Ellos no se podían permitir más lujos. Ellos cobran por correr. Y esos anónimos de los que hablábamos la semana pasada hoy aún tienen más mérito. En mis piernas no sé si tengo sudor o agua. Intento estirarme la camiseta para restregármela por la cara, pero se queda pegada al cuerpo. Me pican los ojos y me falta bebida, y por eso me doy la vuelta un kilómetro antes de lo previsto, porque no tengo agua y no sé dónde echar todo este sudor. Pero ellos tienen el banquillo plagado de botellas.

El agua es más importante que la propia comida en el deporte. Si ellos no lo saben, el médico se encargará de recordárselo. Me llevo la botella al estadio.

Me la quitan.

No puedo entrar con una botella por seguridad, y sin embargo, nadie piensa en la seguridad de los jugadores cuando se fija un partido en Córdoba el 22 de mayo a las seis de la tarde. Insisto dos veces, pero la botella acaba en el portabidones, bien fresquita que estaba, al alcance de quien pase por ahí y se la quiera llevar. Doy por hecho que la he perdido.

Entro al estadio.

Tengo mucha suerte. ¡La sombra! ¿Y los del sol? Aguantar ahí, eso sí es pasión. Sudan sin hacer nada. Los del césped lo saben. Por eso hoy no pueden escabullirse.

Correr. Yo sé que es difícil, que no les gusta, que lo único que quieren es el balón, que si les cuesta en invierno, más en primavera. Pero hoy tienen que correr. Manchar sus pulcras camisetas, inmaculadas, solo blanco y verde, ni una línea negra en memoria de Pepe Urbano, siete temporadas en el Córdoba, no hay silencio para él.

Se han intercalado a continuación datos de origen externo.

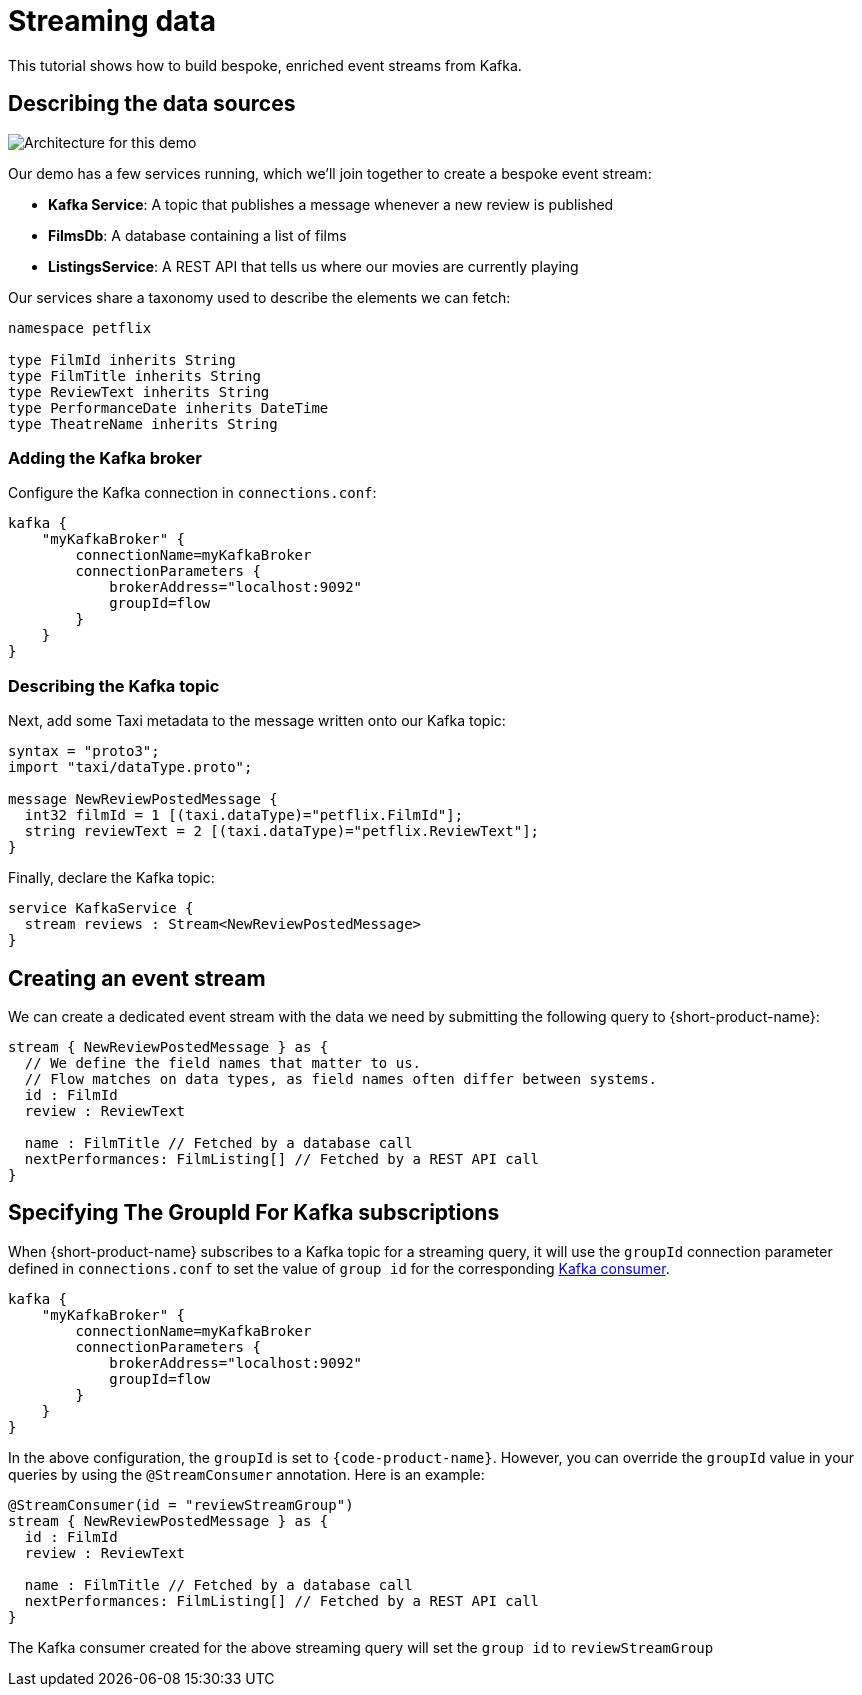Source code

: = Streaming data
:description: A tutorial showing how to build event streams

This tutorial shows how to build bespoke, enriched event streams from Kafka.

== Describing the data sources

image:Architecture.png[Architecture for this demo]

Our demo has a few services running, which we'll join together to create a bespoke event stream:

* *Kafka Service*: A topic that publishes a message whenever a new review is published
* *FilmsDb*: A database containing a list of films
* *ListingsService*: A REST API that tells us where our movies are currently playing

Our services share a taxonomy used to describe the elements we can fetch:

```taxi taxonomy.taxi
namespace petflix

type FilmId inherits String
type FilmTitle inherits String
type ReviewText inherits String
type PerformanceDate inherits DateTime
type TheatreName inherits String

```

### Adding the Kafka broker

Configure the Kafka connection in `connections.conf`:

```hocon connections.conf
kafka {
    "myKafkaBroker" {
        connectionName=myKafkaBroker
        connectionParameters {
            brokerAddress="localhost:9092"
            groupId=flow
        }
    }
}
```

=== Describing the Kafka topic

Next, add some Taxi metadata to the message written onto our Kafka topic:

[,protobuf]
----
syntax = "proto3";
import "taxi/dataType.proto";

message NewReviewPostedMessage {
  int32 filmId = 1 [(taxi.dataType)="petflix.FilmId"];
  string reviewText = 2 [(taxi.dataType)="petflix.ReviewText"];
}
----

Finally, declare the Kafka topic:

```taxi reviews.taxi
service KafkaService {
  stream reviews : Stream<NewReviewPostedMessage>
}
```

## Creating an event stream

We can create a dedicated event stream with the data we need by submitting the following query to {short-product-name}:

```taxi
stream { NewReviewPostedMessage } as {
  // We define the field names that matter to us.
  // Flow matches on data types, as field names often differ between systems.
  id : FilmId
  review : ReviewText

  name : FilmTitle // Fetched by a database call
  nextPerformances: FilmListing[] // Fetched by a REST API call
}
```

== Specifying The GroupId For Kafka subscriptions

When {short-product-name} subscribes to a Kafka topic for a streaming query, it will use the `groupId` connection parameter defined in `connections.conf` to set the value of `group id` for the corresponding https://developer.confluent.io/faq/apache-kafka/kafka-clients/#kafka-clients-what-is-groupid-in-kafka[Kafka consumer].

```hocon connections.conf
kafka {
    "myKafkaBroker" {
        connectionName=myKafkaBroker
        connectionParameters {
            brokerAddress="localhost:9092"
            groupId=flow
        }
    }
}
```

In the above configuration, the `groupId` is set to `{code-product-name}`. However, you can override the `groupId` value in your queries by using the `@StreamConsumer` annotation. Here is an example:

```taxi
@StreamConsumer(id = "reviewStreamGroup")
stream { NewReviewPostedMessage } as {
  id : FilmId
  review : ReviewText

  name : FilmTitle // Fetched by a database call
  nextPerformances: FilmListing[] // Fetched by a REST API call
}
```

The Kafka consumer created for the above streaming query will set the `group id` to `reviewStreamGroup`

Hoy lo que hay son aplausos. Hoy los jugadores sí los quieren, por eso corren, y los tienen. Son matemáticas.

Me llega olor a chocolate de un puesto de churros. Hoy quien ha venido al estadio ha tenido que vencer muchas tentaciones y gastarse unos cuantos euros en botellas de agua, pero también ha podido aplaudir al equipo, ha visto cómo su máximo goleador marcaba en casa por última vez y cómo se despedía de la gente cuando ya nadie quedaba en el césped, cómo alzaba y movía sus brazos diciendo adiós a quienes seguían aplaudiéndole, al sol.

Fueron muchas cosas llamativas las que sucedieron ayer.

La última, que mi botella de agua seguía ahí, sobre la bici, nadie la había tocado. Quizá porque estaba hirviendo. En cualquier caso, gracias. Gracias a toda la gente honrada.